Written request A.
Please print the lines of the records below word for word, from the line with "family: Convolvulaceae" up to and including the line with "collector number: 3649".

Text excerpt.
In one corner, we have the Coca-Cola Company (NYSE:KO) stock, which returned a mere 1.95% to shareholders last year. In the other, its archenemy PepsiCo (NYSE:PEP) stock, which finished the year up 5.80% -- thereby outperforming both Coca-Cola and the S&P 500 in 2015. (Neither of those returns includes dividends.) Yet, as seasoned investors know, past performance does not indicate where a stock will trade in the future.
For that insight, let's instead take a closer look at both Coke's and Pepsi's fundamentals, and what the companies are doing today to create shareholder value amid staggering declines in the broader market.
Coca-Cola is richly valued, despite pullback in its stock price
When it comes to the king of pop, only Michael Jackson tops Coca-Cola. The soda giant is one of the most recognizable companies in the world, with annual sales north of $45 billion. Nonetheless, the Atlanta-based company has struggled in recent years with declining sales of its signature sugary sodas, as more consumers opt for healthier options. This has caused Coke's earnings growth to underperform that of rival Pepsi, which also has a hefty snacks division, in recent quarters.
On top of this, shares of Coca-Cola are more expensive on a valuation basis compared to Pepsi. Coke's stock, for example, currently trades at around 8.07 times estimated earnings growth. This means the king of pop currently has one of the highest PEG ratios in the industry. It's also almost double that of Pepsi's PEG ratio of 4.93. This tells us that, while both stocks appear highly valued, Pepsi is more attractive at current levels.
There are other reasons to choose Pepsi stock over Coke today, as well.
Pepsi pops on sponsorship deals
The year 2015 was a good one for Pepsi. The soda-and-snack giant robbed Coca-Cola of a lucrative NBA sponsorship. Terms of the deal were not disclosed, however, it was a big deal considering that the relationship between Coke and the National Basketball Association goes back nearly three decades. It also fits well with Pepsi's other major sports deals, including exclusive partnerships with Major League Baseball, the NHL, and NFL.
One of the main draws for professional sports franchises is the fact that PepsiCo, unlike Coca-Cola, boasts a portfolio of snack brands in addition to beverages. Pepsi's Frito-Lay business accounts for nearly half of the company's total revenue. That's a good thing considering the carbonated-soft-drink market continues to struggle with sales declines as consumers reach for healthier beverages.

Provided information.
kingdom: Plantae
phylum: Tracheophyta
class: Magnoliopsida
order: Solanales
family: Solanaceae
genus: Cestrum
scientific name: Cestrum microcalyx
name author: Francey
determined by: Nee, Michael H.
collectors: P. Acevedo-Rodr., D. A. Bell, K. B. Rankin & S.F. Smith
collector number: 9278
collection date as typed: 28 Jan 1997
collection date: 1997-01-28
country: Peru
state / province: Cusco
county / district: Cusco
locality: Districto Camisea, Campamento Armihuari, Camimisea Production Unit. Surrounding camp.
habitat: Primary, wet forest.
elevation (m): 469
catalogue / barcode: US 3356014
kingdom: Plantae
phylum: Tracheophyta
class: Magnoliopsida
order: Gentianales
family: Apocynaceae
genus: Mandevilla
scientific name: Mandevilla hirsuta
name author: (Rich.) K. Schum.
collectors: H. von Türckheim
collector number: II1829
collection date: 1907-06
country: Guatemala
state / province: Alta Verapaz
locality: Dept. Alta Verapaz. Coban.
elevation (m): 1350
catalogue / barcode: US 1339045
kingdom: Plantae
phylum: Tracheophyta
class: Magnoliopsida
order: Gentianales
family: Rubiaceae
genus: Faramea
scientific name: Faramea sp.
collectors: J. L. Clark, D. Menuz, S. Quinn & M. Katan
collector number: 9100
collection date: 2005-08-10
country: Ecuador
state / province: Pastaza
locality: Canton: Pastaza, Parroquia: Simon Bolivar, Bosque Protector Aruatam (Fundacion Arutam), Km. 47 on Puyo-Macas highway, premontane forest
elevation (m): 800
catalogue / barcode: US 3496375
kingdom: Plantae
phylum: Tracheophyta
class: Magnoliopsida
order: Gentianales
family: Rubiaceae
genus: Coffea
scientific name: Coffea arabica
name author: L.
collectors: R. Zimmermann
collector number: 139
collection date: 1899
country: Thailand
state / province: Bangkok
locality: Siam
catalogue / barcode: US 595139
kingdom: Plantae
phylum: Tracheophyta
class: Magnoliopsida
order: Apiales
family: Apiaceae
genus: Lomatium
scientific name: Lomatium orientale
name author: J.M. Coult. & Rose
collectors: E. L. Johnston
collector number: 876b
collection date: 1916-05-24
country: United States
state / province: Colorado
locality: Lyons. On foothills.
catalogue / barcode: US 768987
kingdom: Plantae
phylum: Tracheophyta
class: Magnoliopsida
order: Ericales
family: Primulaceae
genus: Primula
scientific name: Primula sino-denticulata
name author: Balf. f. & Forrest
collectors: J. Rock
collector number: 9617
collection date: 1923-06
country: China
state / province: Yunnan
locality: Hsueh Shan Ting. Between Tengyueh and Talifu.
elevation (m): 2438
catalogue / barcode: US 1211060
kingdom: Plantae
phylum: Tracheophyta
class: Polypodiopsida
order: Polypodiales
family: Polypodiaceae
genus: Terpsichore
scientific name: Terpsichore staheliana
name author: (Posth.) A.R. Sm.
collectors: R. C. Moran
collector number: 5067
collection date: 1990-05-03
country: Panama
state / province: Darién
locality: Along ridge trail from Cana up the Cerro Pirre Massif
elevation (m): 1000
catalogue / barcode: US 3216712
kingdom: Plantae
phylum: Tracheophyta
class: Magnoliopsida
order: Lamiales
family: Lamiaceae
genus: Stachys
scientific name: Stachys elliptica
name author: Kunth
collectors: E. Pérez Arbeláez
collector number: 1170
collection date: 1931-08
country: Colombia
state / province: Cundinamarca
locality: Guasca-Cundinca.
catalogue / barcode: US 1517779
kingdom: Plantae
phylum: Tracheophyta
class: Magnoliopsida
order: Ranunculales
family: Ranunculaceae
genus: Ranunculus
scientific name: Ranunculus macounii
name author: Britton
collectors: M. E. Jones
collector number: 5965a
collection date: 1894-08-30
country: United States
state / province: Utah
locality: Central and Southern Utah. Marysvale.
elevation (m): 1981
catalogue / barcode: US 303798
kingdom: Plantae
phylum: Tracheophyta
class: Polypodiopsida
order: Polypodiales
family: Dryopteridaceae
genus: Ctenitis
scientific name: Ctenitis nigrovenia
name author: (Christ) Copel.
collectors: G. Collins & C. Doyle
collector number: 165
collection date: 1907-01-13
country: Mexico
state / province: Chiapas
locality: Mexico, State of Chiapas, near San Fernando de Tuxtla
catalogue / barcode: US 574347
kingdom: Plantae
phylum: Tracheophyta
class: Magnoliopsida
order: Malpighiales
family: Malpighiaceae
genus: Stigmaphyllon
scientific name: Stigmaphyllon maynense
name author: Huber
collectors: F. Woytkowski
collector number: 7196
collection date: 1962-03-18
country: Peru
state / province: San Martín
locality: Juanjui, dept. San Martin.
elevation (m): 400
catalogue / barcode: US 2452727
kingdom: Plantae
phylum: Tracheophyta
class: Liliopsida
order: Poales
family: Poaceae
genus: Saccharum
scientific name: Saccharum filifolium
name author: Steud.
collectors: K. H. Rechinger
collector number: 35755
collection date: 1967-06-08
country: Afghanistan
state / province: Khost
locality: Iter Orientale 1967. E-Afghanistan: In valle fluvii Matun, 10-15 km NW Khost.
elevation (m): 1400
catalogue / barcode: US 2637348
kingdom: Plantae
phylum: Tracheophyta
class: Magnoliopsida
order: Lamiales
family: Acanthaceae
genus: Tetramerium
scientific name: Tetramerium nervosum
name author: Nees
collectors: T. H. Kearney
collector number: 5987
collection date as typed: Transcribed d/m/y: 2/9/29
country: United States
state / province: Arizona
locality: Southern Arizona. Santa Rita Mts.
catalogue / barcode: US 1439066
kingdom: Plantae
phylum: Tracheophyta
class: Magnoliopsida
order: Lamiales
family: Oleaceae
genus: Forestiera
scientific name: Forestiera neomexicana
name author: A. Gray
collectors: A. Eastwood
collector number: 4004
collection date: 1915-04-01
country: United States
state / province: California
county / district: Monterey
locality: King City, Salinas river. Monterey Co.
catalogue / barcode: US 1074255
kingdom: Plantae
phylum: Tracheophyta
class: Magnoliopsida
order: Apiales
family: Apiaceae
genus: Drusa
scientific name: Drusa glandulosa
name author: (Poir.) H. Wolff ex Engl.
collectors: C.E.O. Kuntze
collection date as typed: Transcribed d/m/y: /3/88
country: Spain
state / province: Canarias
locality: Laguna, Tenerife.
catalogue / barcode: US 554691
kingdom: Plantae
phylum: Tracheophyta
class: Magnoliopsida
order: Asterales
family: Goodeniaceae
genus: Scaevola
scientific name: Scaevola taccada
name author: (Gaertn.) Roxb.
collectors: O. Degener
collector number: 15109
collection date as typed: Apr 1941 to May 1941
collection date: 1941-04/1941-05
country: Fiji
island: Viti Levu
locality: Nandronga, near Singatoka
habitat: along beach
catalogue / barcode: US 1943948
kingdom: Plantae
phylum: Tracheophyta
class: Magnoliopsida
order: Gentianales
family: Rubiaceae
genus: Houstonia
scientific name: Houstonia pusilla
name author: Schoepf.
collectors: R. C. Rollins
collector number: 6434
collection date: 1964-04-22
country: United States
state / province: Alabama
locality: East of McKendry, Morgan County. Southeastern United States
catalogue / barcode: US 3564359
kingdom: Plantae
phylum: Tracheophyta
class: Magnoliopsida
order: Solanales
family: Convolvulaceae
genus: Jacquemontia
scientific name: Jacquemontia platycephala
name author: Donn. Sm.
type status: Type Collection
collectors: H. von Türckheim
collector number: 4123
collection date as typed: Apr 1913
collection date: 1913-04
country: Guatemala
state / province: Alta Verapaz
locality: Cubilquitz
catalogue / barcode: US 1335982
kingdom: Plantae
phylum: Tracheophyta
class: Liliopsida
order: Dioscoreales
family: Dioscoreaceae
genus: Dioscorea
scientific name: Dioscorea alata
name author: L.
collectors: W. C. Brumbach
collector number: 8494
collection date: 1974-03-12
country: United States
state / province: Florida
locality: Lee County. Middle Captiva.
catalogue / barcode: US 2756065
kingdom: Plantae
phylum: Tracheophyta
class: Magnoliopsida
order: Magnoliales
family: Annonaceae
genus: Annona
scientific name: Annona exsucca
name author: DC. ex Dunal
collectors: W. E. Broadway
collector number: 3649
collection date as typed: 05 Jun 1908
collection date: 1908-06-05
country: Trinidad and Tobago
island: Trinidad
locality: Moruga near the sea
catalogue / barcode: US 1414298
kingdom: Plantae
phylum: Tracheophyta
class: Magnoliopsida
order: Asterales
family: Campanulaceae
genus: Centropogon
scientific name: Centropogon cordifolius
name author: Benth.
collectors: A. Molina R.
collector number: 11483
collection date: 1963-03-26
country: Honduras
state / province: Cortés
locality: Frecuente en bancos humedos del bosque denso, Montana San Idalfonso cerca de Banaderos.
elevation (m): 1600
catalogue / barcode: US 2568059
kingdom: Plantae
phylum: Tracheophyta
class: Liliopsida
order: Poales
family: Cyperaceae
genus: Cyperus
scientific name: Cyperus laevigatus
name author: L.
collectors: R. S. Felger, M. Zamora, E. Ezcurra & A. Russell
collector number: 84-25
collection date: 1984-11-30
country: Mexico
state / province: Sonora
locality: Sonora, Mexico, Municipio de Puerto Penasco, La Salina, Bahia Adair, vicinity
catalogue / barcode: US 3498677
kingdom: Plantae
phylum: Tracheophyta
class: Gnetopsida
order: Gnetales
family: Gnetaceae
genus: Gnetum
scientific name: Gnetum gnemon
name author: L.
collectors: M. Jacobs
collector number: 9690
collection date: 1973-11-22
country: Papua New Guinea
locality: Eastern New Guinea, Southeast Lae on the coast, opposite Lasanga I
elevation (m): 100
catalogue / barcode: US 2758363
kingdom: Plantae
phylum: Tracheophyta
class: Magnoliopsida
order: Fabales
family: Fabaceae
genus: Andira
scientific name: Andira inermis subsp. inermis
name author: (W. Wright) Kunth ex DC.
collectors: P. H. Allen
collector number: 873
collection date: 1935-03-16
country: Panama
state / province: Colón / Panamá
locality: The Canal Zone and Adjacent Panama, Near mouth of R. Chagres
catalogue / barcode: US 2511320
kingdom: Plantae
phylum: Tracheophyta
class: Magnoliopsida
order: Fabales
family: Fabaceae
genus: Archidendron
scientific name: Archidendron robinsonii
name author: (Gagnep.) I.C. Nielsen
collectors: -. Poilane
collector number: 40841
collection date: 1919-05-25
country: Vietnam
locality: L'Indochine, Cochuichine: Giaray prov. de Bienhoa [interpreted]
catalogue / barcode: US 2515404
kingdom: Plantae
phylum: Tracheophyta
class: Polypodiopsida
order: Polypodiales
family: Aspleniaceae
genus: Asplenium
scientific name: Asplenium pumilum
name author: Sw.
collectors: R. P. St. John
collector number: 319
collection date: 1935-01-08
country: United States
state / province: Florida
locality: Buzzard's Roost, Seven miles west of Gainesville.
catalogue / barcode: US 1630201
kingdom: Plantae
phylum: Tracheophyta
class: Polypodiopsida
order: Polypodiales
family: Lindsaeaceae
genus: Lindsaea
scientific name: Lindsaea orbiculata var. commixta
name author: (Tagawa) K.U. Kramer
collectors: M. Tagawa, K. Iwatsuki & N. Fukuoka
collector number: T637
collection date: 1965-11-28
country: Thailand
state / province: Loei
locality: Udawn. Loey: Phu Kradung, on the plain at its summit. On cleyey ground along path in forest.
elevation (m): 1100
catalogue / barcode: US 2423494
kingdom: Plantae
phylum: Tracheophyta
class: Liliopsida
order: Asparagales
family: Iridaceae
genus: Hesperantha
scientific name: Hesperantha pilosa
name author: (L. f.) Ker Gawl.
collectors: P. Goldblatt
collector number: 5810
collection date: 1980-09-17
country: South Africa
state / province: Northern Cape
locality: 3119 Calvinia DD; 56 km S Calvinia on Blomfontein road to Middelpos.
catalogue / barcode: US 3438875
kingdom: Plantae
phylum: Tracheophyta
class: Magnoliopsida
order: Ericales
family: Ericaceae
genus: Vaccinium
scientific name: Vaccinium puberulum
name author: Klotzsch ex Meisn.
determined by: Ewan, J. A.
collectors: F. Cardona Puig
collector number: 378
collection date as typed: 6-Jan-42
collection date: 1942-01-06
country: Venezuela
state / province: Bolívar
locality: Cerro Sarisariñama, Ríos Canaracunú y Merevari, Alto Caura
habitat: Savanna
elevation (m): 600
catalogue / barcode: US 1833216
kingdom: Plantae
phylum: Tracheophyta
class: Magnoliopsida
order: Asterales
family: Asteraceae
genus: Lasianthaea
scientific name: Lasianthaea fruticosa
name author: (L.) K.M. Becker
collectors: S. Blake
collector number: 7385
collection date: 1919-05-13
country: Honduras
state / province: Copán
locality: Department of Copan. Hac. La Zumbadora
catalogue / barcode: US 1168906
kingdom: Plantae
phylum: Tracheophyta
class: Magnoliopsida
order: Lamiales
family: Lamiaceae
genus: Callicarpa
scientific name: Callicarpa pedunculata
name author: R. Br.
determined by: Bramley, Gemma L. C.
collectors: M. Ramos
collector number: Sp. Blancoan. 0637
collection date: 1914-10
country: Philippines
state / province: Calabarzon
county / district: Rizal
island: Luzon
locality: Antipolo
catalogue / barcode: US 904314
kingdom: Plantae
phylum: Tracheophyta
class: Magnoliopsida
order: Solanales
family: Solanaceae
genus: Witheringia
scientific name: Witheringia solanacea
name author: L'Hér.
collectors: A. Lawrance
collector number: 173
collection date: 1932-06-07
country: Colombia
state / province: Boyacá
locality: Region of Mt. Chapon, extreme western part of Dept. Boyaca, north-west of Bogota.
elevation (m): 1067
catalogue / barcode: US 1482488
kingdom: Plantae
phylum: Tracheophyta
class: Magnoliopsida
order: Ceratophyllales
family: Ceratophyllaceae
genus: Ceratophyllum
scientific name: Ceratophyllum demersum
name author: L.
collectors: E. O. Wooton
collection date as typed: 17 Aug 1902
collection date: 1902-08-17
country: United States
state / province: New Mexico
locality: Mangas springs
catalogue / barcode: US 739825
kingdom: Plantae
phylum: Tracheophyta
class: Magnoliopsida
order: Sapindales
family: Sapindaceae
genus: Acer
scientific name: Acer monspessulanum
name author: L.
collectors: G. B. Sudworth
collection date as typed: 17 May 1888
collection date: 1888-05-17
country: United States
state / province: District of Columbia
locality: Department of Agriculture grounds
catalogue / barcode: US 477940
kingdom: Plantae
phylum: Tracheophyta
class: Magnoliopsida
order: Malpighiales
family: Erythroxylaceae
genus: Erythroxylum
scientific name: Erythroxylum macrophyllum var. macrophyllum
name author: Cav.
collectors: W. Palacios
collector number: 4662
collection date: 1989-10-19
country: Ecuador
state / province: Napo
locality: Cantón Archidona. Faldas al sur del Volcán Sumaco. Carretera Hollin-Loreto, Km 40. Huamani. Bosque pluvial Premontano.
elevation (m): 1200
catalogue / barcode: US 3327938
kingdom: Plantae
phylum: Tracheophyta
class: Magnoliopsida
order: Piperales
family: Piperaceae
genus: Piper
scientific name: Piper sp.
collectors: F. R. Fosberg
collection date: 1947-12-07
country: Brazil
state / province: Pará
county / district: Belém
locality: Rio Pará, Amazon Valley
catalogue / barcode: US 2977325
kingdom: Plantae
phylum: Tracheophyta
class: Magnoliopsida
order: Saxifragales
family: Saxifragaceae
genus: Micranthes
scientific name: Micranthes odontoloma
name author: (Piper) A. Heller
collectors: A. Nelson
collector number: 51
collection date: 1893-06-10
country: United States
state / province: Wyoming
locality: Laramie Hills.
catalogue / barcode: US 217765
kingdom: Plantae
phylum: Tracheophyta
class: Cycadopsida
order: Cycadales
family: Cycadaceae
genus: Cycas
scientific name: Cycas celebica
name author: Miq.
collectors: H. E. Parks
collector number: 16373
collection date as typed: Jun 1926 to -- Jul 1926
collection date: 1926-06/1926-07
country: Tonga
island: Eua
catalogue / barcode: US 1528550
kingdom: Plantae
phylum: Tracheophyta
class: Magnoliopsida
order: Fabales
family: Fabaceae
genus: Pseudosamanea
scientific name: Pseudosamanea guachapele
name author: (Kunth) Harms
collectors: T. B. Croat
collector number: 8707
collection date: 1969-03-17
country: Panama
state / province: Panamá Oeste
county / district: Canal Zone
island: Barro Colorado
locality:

Written request B.
Summarize the Coke-versus-Pepsi article above in two sentences.

Exercise result A.
family: Convolvulaceae
genus: Jacquemontia
scientific name: Jacquemontia platycephala
name author: Donn. Sm.
type status: Type Collection
collectors: H. von Türckheim
collector number: 4123
collection date as typed: Apr 1913
collection date: 1913-04
country: Guatemala
state / province: Alta Verapaz
locality: Cubilquitz
catalogue / barcode: US 1335982
kingdom: Plantae
phylum: Tracheophyta
class: Liliopsida
order: Dioscoreales
family: Dioscoreaceae
genus: Dioscorea
scientific name: Dioscorea alata
name author: L.
collectors: W. C. Brumbach
collector number: 8494
collection date: 1974-03-12
country: United States
state / province: Florida
locality: Lee County. Middle Captiva.
catalogue / barcode: US 2756065
kingdom: Plantae
phylum: Tracheophyta
class: Magnoliopsida
order: Magnoliales
family: Annonaceae
genus: Annona
scientific name: Annona exsucca
name author: DC. ex Dunal
collectors: W. E. Broadway
collector number: 3649

Exercise result B.
PepsiCo stock rose 5.80% in 2015, outperforming both Coca-Cola's 1.95% and the S&P 500. Coca-Cola has struggled with declining sales of its sugary sodas and trades at a PEG ratio of about 8.07, almost double Pepsi's 4.93, while Pepsi won an NBA sponsorship from Coca-Cola and has a Frito-Lay snack business that accounts for nearly half of its revenue.